Which lines of the listing hold the string "times"? Show each of them.

════════════════════

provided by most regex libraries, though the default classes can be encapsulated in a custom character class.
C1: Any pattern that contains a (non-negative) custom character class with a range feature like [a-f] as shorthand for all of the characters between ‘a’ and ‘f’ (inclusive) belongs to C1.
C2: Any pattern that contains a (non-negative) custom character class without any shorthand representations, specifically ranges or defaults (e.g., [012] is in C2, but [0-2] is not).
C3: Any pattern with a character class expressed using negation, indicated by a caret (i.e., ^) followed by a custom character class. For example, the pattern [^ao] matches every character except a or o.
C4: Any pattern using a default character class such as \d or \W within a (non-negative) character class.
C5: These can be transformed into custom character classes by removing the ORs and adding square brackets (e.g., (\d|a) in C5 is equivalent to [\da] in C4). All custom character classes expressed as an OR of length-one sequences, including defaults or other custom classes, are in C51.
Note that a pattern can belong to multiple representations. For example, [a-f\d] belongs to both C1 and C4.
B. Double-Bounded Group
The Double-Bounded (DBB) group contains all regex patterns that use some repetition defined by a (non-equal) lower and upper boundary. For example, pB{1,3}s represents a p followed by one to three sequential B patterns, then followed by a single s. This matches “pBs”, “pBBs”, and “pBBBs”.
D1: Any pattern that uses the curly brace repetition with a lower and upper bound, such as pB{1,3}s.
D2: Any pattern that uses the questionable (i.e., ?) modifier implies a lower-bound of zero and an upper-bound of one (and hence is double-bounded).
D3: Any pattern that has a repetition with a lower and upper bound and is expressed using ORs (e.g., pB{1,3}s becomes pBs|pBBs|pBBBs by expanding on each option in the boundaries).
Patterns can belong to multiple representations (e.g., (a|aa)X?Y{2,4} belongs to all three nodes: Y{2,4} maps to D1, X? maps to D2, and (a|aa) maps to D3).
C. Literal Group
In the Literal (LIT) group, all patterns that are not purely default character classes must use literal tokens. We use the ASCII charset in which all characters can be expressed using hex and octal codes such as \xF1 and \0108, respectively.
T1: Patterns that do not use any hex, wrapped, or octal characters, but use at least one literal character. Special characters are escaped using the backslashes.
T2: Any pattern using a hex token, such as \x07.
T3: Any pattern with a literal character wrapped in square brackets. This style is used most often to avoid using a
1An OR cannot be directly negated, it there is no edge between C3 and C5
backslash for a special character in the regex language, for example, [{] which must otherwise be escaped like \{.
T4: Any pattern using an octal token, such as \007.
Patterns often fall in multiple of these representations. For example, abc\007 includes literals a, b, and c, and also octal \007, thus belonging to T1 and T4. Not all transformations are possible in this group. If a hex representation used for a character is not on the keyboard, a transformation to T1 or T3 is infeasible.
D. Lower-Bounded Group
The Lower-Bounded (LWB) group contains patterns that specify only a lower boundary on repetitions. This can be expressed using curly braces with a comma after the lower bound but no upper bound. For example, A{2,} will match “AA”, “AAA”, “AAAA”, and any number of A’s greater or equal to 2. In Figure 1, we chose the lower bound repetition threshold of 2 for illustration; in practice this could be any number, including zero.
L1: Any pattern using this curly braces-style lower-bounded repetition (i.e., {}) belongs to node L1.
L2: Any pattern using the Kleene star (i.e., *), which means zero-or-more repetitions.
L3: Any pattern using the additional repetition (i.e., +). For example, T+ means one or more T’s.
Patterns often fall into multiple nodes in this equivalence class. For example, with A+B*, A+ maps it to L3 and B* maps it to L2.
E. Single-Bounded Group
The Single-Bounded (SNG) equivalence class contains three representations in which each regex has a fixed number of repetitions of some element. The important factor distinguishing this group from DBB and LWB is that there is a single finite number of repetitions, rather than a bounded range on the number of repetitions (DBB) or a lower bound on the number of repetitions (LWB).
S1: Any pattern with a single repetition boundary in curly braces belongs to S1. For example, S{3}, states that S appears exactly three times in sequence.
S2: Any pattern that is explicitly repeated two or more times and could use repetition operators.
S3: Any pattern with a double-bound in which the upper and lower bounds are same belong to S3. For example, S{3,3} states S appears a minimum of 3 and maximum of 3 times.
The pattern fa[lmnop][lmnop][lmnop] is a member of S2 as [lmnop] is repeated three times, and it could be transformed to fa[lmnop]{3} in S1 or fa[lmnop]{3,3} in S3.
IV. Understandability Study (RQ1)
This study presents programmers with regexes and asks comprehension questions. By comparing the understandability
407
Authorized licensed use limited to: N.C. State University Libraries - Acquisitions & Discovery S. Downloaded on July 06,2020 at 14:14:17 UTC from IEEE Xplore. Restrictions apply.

════════════════════

**Answer to this problem:**
S1: Any pattern with a single repetition boundary in curly braces belongs to S1. For example, S{3}, states that S appears exactly three times in sequence.
S2: Any pattern that is explicitly repeated two or more times and could use repetition operators.
S3: Any pattern with a double-bound in which the upper and lower bounds are same belong to S3. For example, S{3,3} states S appears a minimum of 3 and maximum of 3 times.
The pattern fa[lmnop][lmnop][lmnop] is a member of S2 as [lmnop] is repeated three times, and it could be transformed to fa[lmnop]{3} in S1 or fa[lmnop]{3,3} in S3.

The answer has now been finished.